書類は私の頭の高さぐらいまであって、横を見ながら進まなければ前が全く見えない。



……それに、思ったよりすごく重たい。


でも、ここの廊下はほとんど人が通らないから良かった……。



落とさないようにそうっと運びながら廊下の角を曲がった時、誰かとぶつかり持っていた書類が周りに散らばった。




「痛た……」


「あっれ~、如月さんじゃない」




その声に前を向くと、そこには三戸さん達が立っていた。



「あんた、また先生から雑用頼まれてんの?可哀想な子」



「別に、私が引き受けたんだから大丈夫だよ。それと……ぶつかってごめんなさい」



「急に何、いい子ぶってんの?そういうの、本当ムカつく」



原田さんと安藤さんは私にそう言って、私を睨んだ。……私は、本気でそう思っているだけなのに。

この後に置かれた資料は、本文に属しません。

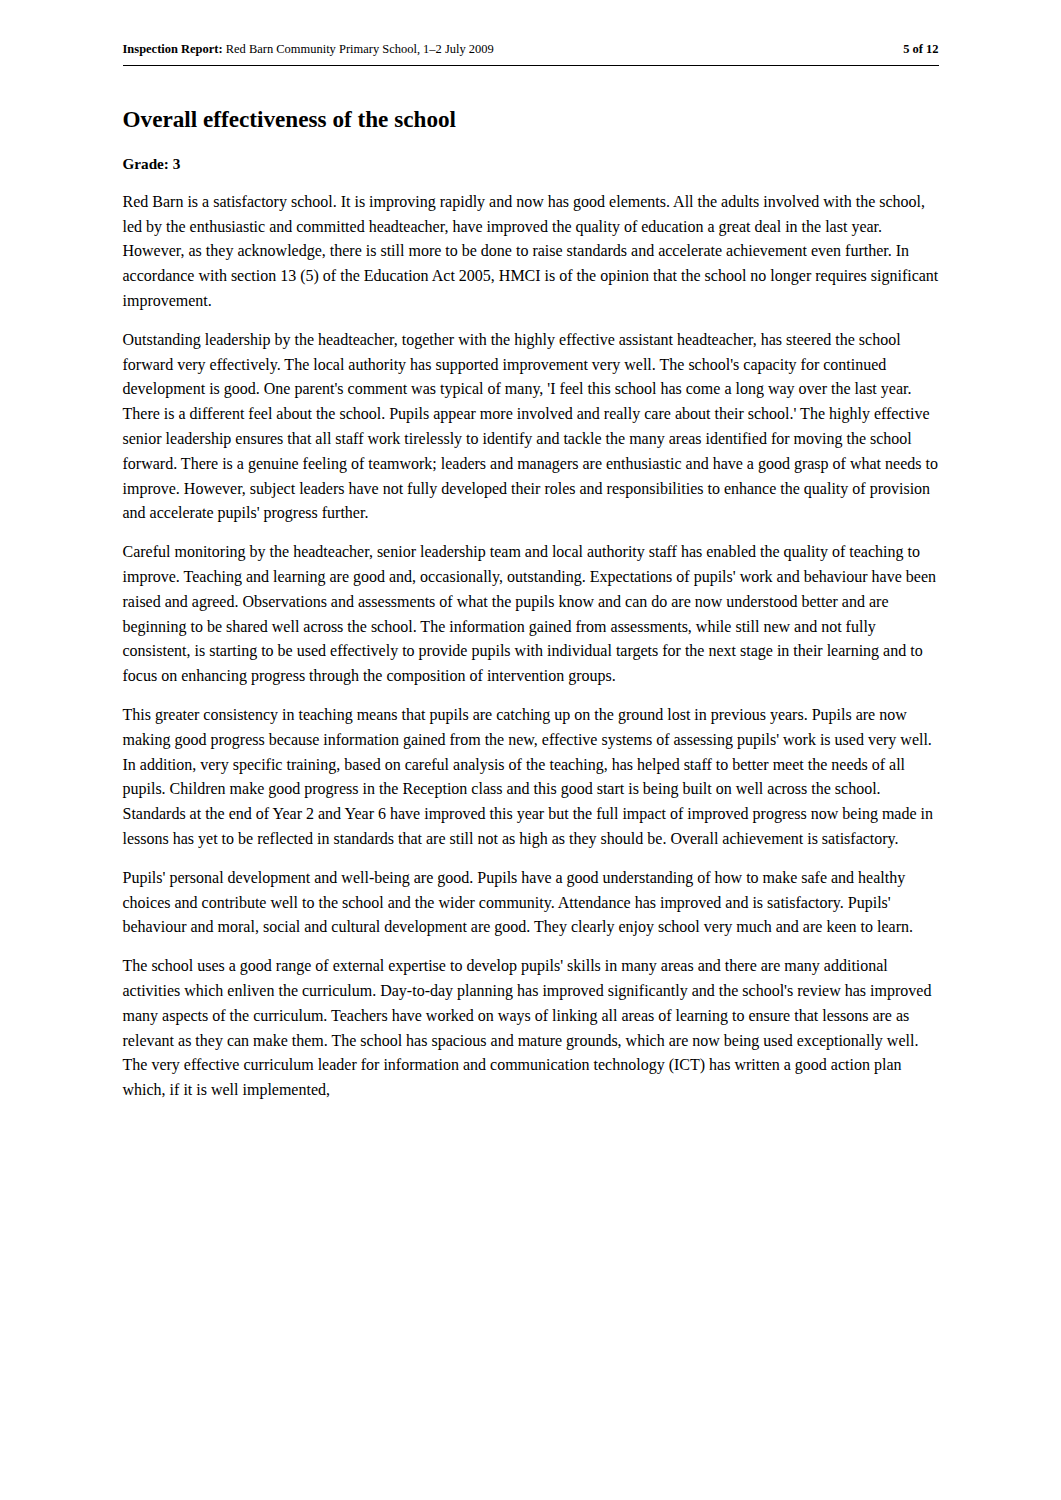Inspection Report: Red Barn Community Primary School, 1–2 July 2009 5 of 12
Overall effectiveness of the school
Grade: 3
Red Barn is a satisfactory school. It is improving rapidly and now has good elements. All the adults involved with the school, led by the enthusiastic and committed headteacher, have improved the quality of education a great deal in the last year. However, as they acknowledge, there is still more to be done to raise standards and accelerate achievement even further. In accordance with section 13 (5) of the Education Act 2005, HMCI is of the opinion that the school no longer requires significant improvement.
Outstanding leadership by the headteacher, together with the highly effective assistant headteacher, has steered the school forward very effectively. The local authority has supported improvement very well. The school's capacity for continued development is good. One parent's comment was typical of many, 'I feel this school has come a long way over the last year. There is a different feel about the school. Pupils appear more involved and really care about their school.' The highly effective senior leadership ensures that all staff work tirelessly to identify and tackle the many areas identified for moving the school forward. There is a genuine feeling of teamwork; leaders and managers are enthusiastic and have a good grasp of what needs to improve. However, subject leaders have not fully developed their roles and responsibilities to enhance the quality of provision and accelerate pupils' progress further.
Careful monitoring by the headteacher, senior leadership team and local authority staff has enabled the quality of teaching to improve. Teaching and learning are good and, occasionally, outstanding. Expectations of pupils' work and behaviour have been raised and agreed. Observations and assessments of what the pupils know and can do are now understood better and are beginning to be shared well across the school. The information gained from assessments, while still new and not fully consistent, is starting to be used effectively to provide pupils with individual targets for the next stage in their learning and to focus on enhancing progress through the composition of intervention groups.
This greater consistency in teaching means that pupils are catching up on the ground lost in previous years. Pupils are now making good progress because information gained from the new, effective systems of assessing pupils' work is used very well. In addition, very specific training, based on careful analysis of the teaching, has helped staff to better meet the needs of all pupils. Children make good progress in the Reception class and this good start is being built on well across the school. Standards at the end of Year 2 and Year 6 have improved this year but the full impact of improved progress now being made in lessons has yet to be reflected in standards that are still not as high as they should be. Overall achievement is satisfactory.
Pupils' personal development and well-being are good. Pupils have a good understanding of how to make safe and healthy choices and contribute well to the school and the wider community. Attendance has improved and is satisfactory. Pupils' behaviour and moral, social and cultural development are good. They clearly enjoy school very much and are keen to learn.
The school uses a good range of external expertise to develop pupils' skills in many areas and there are many additional activities which enliven the curriculum. Day-to-day planning has improved significantly and the school's review has improved many aspects of the curriculum. Teachers have worked on ways of linking all areas of learning to ensure that lessons are as relevant as they can make them. The school has spacious and mature grounds, which are now being used exceptionally well. The very effective curriculum leader for information and communication technology (ICT) has written a good action plan which, if it is well implemented,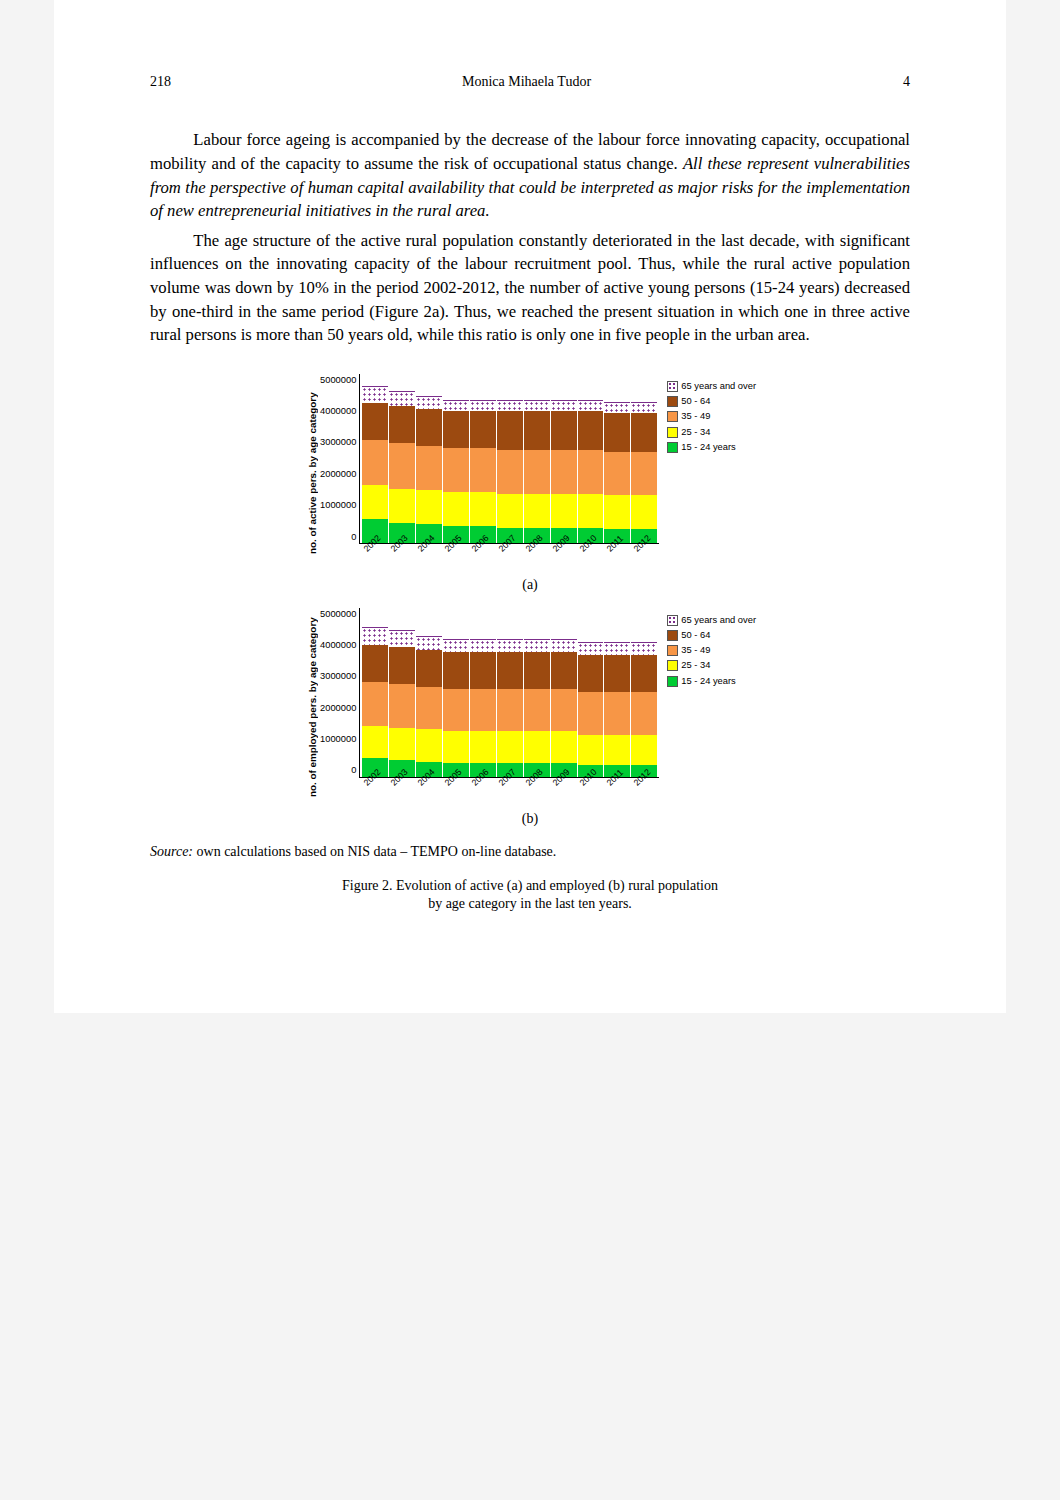218 Monica Mihaela Tudor 4
Labour force ageing is accompanied by the decrease of the labour force innovating capacity, occupational mobility and of the capacity to assume the risk of occupational status change. All these represent vulnerabilities from the perspective of human capital availability that could be interpreted as major risks for the implementation of new entrepreneurial initiatives in the rural area.
The age structure of the active rural population constantly deteriorated in the last decade, with significant influences on the innovating capacity of the labour recruitment pool. Thus, while the rural active population volume was down by 10% in the period 2002-2012, the number of active young persons (15-24 years) decreased by one-third in the same period (Figure 2a). Thus, we reached the present situation in which one in three active rural persons is more than 50 years old, while this ratio is only one in five people in the urban area.
no. of active pers. by age category
5000000 4000000 3000000 2000000 1000000 0
20022003200420052006200720082009201020112012
65 years and over
50 - 64
35 - 49
25 - 34
15 - 24 years
(a)
no. of employed pers. by age category
5000000 4000000 3000000 2000000 1000000 0
20022003200420052006200720082009201020112012
65 years and over
50 - 64
35 - 49
25 - 34
15 - 24 years
(b)
Source: own calculations based on NIS data – TEMPO on-line database.
Figure 2. Evolution of active (a) and employed (b) rural population
by age category in the last ten years.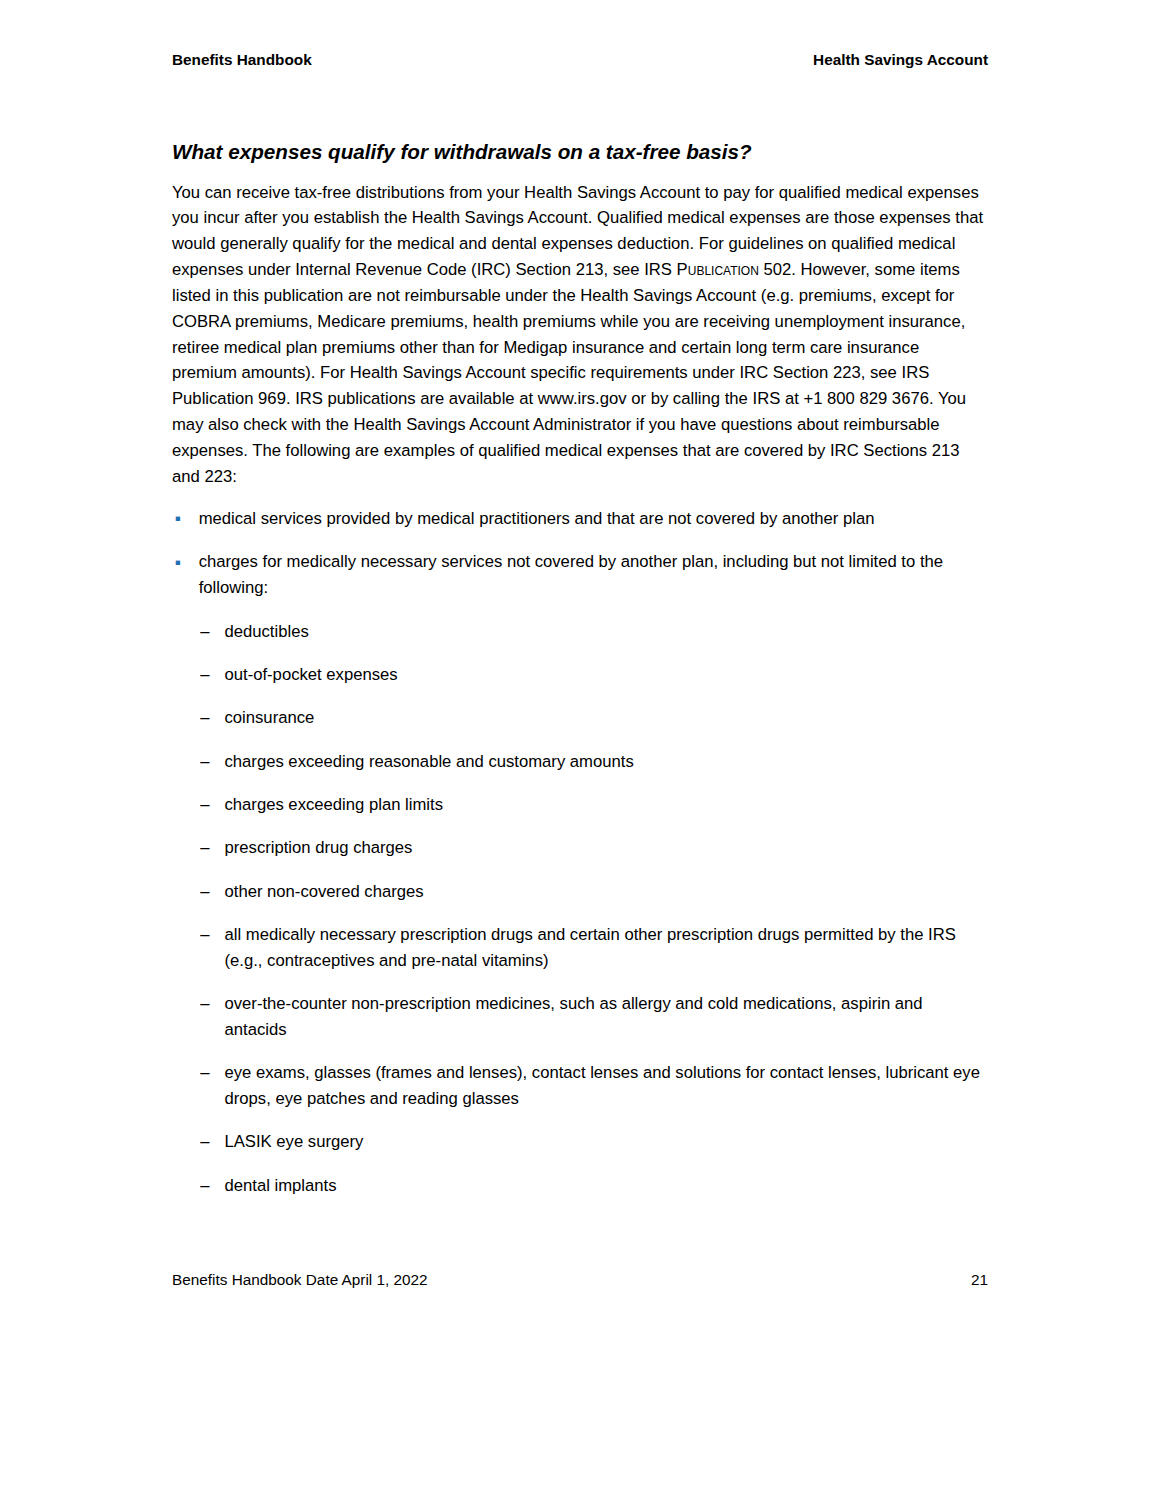Benefits Handbook Health Savings Account
What expenses qualify for withdrawals on a tax-free basis?
You can receive tax-free distributions from your Health Savings Account to pay for qualified medical expenses you incur after you establish the Health Savings Account. Qualified medical expenses are those expenses that would generally qualify for the medical and dental expenses deduction. For guidelines on qualified medical expenses under Internal Revenue Code (IRC) Section 213, see IRS Publication 502. However, some items listed in this publication are not reimbursable under the Health Savings Account (e.g. premiums, except for COBRA premiums, Medicare premiums, health premiums while you are receiving unemployment insurance, retiree medical plan premiums other than for Medigap insurance and certain long term care insurance premium amounts). For Health Savings Account specific requirements under IRC Section 223, see IRS Publication 969. IRS publications are available at www.irs.gov or by calling the IRS at +1 800 829 3676. You may also check with the Health Savings Account Administrator if you have questions about reimbursable expenses. The following are examples of qualified medical expenses that are covered by IRC Sections 213 and 223:
medical services provided by medical practitioners and that are not covered by another plan
charges for medically necessary services not covered by another plan, including but not limited to the following:
deductibles
out-of-pocket expenses
coinsurance
charges exceeding reasonable and customary amounts
charges exceeding plan limits
prescription drug charges
other non-covered charges
all medically necessary prescription drugs and certain other prescription drugs permitted by the IRS (e.g., contraceptives and pre-natal vitamins)
over-the-counter non-prescription medicines, such as allergy and cold medications, aspirin and antacids
eye exams, glasses (frames and lenses), contact lenses and solutions for contact lenses, lubricant eye drops, eye patches and reading glasses
LASIK eye surgery
dental implants
Benefits Handbook Date April 1, 2022 21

「……小林君の前で猫被ってた人達に、そんな事言われたくない」



「はぁあ!?アンタ喧嘩売ってんの?」


三戸さんがそう言いながら私の胸ぐらを掴む。……苦しい。



「……こん、なこと、して……たら、小林君に、本当に……嫌われちゃう、よ……」



三戸さん達をじっと見ながらそう言うと、三戸さんは私から手を離して床に突き飛ばす。